Data items:
◇ ◇ ◇ ◇ ◇

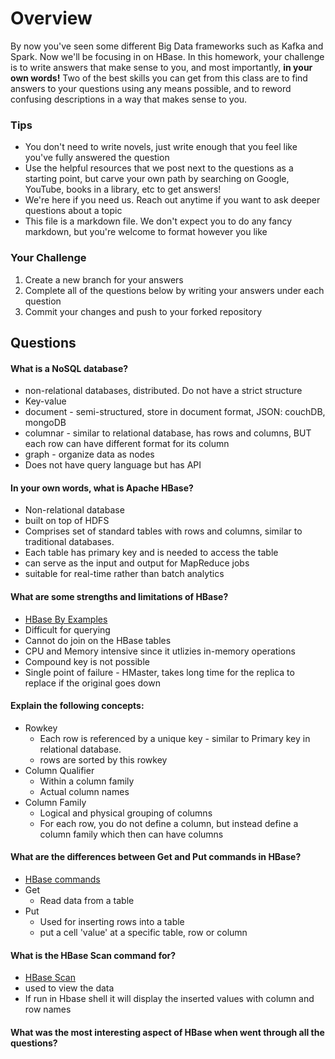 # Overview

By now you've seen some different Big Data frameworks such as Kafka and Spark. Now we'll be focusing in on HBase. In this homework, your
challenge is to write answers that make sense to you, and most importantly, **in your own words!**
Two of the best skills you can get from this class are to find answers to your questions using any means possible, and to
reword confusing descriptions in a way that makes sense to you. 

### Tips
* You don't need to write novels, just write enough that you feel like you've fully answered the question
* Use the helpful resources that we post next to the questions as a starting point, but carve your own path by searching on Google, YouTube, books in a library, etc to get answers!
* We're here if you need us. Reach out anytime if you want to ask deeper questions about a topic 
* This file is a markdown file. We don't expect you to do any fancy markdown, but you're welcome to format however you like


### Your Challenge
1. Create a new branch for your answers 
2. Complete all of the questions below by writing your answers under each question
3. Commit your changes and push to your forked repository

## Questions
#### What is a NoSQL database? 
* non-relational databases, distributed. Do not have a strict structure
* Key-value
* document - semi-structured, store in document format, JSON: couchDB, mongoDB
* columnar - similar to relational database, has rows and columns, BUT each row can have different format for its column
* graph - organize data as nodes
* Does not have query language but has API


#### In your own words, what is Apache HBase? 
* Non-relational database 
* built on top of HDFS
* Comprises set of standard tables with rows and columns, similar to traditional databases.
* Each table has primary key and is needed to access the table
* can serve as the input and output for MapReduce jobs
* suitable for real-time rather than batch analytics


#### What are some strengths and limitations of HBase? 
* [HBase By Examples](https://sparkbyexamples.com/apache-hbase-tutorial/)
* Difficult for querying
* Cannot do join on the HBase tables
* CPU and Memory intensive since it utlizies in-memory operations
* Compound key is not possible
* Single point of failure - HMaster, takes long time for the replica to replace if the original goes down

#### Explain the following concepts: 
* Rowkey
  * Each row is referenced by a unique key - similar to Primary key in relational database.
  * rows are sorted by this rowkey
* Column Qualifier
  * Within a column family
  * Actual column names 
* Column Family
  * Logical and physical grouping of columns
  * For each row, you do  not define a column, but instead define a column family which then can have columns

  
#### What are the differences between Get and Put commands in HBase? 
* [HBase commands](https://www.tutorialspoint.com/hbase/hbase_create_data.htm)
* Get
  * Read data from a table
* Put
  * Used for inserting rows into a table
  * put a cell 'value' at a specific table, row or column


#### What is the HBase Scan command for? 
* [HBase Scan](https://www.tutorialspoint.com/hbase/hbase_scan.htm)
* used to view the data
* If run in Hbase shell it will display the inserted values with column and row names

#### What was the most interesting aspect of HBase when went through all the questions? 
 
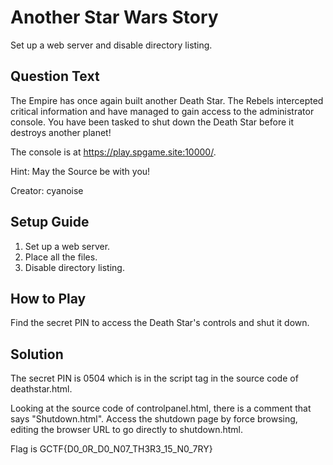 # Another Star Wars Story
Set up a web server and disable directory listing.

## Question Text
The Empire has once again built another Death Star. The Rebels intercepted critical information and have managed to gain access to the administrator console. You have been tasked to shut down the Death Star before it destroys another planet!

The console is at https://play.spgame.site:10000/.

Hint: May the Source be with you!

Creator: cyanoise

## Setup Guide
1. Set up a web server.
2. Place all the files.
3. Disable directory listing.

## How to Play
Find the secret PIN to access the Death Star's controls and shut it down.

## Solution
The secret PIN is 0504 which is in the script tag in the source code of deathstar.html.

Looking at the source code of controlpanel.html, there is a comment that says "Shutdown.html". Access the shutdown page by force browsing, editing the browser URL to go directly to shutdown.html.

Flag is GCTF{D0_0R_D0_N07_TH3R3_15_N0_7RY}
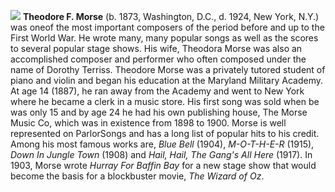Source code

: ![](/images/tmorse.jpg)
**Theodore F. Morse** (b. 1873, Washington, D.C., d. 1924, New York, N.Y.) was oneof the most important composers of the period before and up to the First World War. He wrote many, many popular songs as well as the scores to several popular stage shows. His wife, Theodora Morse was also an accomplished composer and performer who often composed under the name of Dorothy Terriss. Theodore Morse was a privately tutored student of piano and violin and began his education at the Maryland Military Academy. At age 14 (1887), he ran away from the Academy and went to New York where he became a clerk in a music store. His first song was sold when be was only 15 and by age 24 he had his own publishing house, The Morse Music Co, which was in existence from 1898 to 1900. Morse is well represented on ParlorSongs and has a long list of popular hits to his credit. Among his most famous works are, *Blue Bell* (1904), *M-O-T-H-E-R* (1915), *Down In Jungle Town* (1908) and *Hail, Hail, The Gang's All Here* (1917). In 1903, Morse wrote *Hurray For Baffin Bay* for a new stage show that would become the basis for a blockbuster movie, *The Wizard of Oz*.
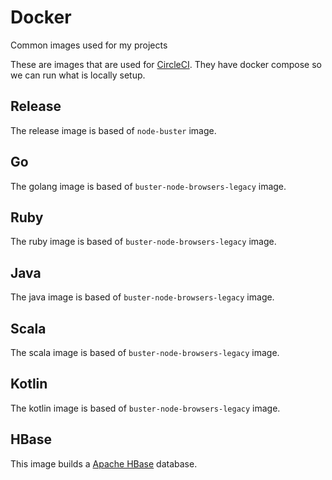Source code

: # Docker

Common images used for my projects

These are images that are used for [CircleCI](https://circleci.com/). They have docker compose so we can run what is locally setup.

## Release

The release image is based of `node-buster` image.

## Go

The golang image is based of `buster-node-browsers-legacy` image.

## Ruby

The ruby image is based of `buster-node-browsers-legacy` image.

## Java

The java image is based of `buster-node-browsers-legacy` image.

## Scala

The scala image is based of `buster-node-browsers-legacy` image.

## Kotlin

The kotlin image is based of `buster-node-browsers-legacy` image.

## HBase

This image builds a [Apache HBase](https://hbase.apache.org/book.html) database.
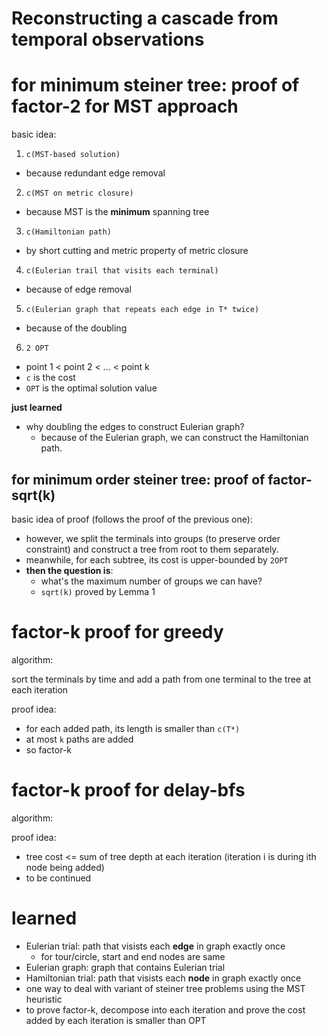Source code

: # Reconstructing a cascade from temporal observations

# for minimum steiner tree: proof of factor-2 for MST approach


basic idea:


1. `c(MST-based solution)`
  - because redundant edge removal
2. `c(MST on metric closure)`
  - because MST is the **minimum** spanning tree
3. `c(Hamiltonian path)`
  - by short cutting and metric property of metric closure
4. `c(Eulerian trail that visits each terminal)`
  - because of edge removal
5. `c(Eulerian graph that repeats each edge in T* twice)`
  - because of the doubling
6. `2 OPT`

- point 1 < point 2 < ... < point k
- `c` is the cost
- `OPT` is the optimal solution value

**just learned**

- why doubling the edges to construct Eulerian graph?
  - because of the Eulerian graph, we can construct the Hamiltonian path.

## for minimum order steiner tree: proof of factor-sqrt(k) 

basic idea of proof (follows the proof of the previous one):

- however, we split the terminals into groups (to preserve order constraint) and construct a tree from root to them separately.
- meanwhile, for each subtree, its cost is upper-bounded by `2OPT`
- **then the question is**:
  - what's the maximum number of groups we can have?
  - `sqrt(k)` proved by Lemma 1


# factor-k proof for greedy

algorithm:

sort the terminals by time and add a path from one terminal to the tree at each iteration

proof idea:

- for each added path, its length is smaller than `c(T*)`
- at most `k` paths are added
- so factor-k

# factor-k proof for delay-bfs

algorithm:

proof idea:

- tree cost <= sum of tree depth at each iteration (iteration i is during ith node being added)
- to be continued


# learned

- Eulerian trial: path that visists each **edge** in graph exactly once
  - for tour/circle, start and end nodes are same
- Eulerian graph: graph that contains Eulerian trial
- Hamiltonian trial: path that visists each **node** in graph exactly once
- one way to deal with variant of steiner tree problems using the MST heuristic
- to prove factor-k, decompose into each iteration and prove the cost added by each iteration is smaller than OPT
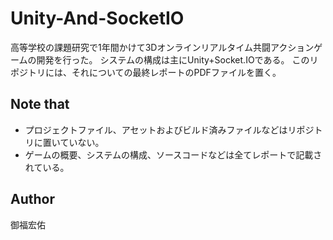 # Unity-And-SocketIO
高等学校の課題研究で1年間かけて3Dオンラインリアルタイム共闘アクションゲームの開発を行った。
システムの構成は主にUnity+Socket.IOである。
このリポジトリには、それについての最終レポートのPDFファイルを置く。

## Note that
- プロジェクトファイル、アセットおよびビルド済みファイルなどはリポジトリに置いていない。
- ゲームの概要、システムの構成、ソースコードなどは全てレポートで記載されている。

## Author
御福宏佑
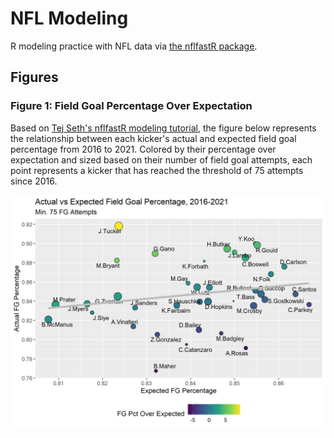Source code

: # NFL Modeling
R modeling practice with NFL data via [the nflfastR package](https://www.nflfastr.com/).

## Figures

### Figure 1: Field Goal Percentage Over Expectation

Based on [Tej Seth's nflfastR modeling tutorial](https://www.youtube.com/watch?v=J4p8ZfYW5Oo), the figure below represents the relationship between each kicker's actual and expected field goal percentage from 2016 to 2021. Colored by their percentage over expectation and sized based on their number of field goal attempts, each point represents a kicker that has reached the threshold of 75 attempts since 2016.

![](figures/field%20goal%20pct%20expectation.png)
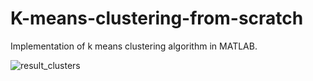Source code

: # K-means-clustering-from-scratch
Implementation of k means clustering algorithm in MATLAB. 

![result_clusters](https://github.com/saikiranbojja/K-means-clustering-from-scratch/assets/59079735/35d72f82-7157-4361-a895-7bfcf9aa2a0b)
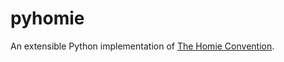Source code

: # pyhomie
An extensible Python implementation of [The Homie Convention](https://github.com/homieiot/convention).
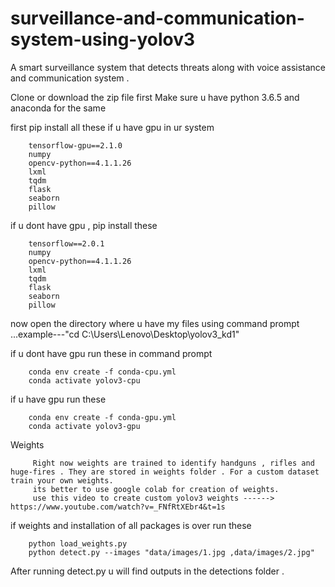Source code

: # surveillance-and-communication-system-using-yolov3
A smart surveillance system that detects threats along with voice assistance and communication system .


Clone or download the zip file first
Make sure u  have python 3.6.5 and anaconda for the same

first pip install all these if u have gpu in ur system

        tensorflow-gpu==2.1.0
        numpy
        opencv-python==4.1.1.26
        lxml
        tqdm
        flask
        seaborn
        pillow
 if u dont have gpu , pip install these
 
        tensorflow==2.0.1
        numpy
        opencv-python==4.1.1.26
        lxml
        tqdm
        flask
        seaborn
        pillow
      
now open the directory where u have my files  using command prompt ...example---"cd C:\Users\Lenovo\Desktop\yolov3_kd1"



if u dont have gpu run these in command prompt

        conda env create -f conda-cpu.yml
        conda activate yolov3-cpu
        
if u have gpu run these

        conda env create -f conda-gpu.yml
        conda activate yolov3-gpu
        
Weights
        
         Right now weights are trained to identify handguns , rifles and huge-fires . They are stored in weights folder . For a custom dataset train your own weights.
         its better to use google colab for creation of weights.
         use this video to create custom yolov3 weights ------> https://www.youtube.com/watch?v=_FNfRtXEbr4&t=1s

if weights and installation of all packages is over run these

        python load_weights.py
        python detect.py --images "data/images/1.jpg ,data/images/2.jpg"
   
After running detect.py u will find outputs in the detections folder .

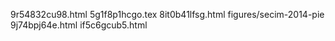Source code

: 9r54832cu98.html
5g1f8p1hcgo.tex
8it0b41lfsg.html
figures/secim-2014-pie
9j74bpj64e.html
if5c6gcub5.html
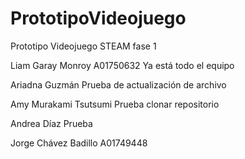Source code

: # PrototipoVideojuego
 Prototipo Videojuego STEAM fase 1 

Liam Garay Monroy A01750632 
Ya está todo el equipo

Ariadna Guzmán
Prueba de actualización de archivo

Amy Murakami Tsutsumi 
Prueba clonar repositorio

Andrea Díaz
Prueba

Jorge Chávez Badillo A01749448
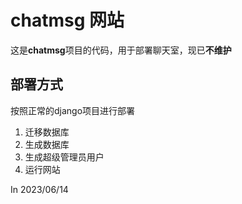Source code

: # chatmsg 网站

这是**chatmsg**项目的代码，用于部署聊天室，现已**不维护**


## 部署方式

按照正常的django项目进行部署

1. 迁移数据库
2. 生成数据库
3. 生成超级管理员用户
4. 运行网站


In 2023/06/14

◇ ◇ ◇ ◇ ◇

Try it - Convert the lines of the material starting at the line containing "tensorflow-gpu==2.1.0" and ending at the line containing "now open the", both included, into a JSON list with one string per line. Leave out blank lines.

Solution -
[
  "        tensorflow-gpu==2.1.0",
  "        numpy",
  "        opencv-python==4.1.1.26",
  "        lxml",
  "        tqdm",
  "        flask",
  "        seaborn",
  "        pillow",
  " if u dont have gpu , pip install these",
  "        tensorflow==2.0.1",
  "        numpy",
  "        opencv-python==4.1.1.26",
  "        lxml",
  "        tqdm",
  "        flask",
  "        seaborn",
  "        pillow",
  "now open the directory where u have my files  using command prompt ...example---\"cd C:\\Users\\Lenovo\\Desktop\\yolov3_kd1\""
]